* Prompt *
Print the data below again in full, exactly as it stands, with no images.

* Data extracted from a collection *
———

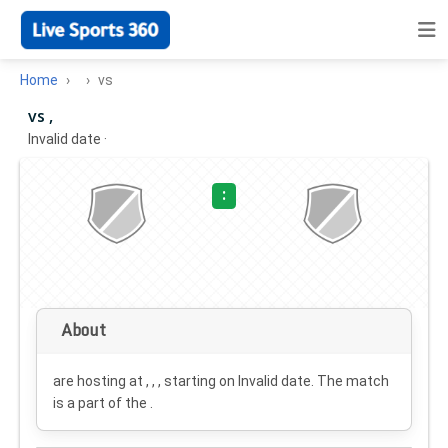
Home
vs
vs ,
Invalid date
·
:
About
are hosting at , , , starting on
Invalid date
. The match
is a part of the .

———

* Problem solution *
Home
vs
vs ,
Invalid date
·
:
About
are hosting at , , , starting on
Invalid date
. The match
is a part of the .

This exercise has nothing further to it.